■ **Work instructions**:
Restate word for word the span of lines that opens with the line containing "Leave a Reply" and closes with the last line of the material. Include both ends and nothing more.

■ **Source information**:
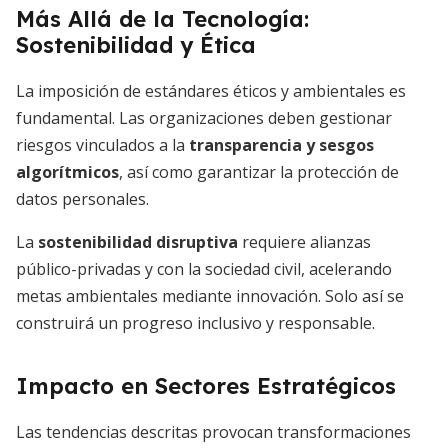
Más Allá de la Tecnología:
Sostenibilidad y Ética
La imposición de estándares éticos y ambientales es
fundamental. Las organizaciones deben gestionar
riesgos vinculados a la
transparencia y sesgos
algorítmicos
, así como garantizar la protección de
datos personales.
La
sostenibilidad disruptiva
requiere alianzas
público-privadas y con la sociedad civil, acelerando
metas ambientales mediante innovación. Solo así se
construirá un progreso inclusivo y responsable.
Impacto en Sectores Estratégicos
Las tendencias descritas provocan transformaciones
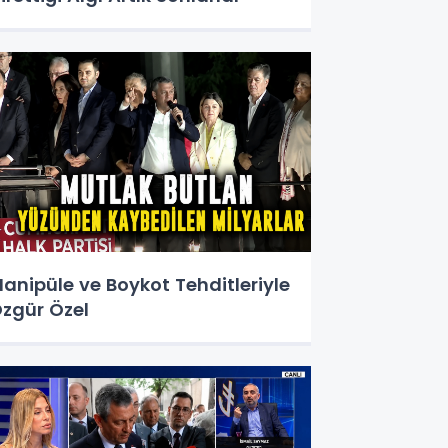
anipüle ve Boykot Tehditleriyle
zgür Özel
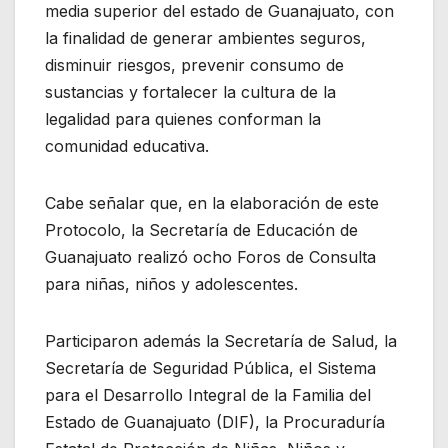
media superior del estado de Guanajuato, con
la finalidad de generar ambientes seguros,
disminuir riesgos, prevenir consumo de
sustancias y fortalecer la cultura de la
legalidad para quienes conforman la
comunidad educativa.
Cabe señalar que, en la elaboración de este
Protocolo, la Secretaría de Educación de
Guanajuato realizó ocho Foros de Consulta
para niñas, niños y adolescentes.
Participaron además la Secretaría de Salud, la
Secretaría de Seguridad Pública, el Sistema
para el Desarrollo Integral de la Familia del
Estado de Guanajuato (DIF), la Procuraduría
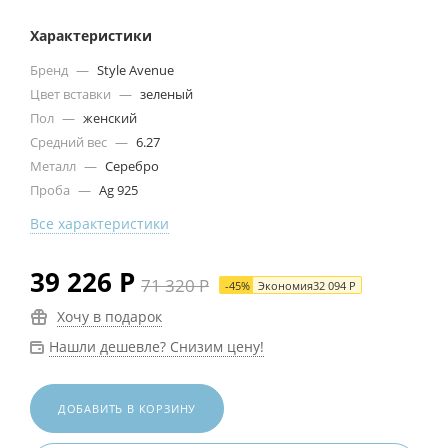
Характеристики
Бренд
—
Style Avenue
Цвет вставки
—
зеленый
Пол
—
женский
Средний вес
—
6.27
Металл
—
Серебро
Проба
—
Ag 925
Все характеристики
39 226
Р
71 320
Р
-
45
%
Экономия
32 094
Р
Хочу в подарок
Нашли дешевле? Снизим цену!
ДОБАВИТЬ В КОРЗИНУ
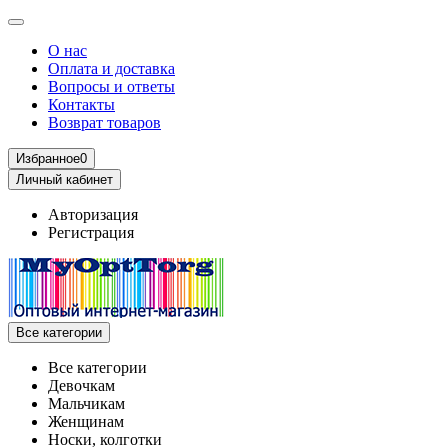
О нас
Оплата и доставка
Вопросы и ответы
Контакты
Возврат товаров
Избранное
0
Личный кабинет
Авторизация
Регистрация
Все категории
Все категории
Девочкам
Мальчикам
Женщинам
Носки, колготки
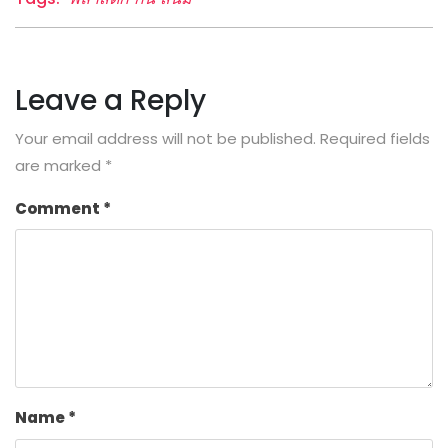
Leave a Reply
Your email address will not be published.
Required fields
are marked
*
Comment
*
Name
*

■ **Solution below**:
Leave a Reply
Your email address will not be published.
Required fields
are marked
*
Comment
*
Name
*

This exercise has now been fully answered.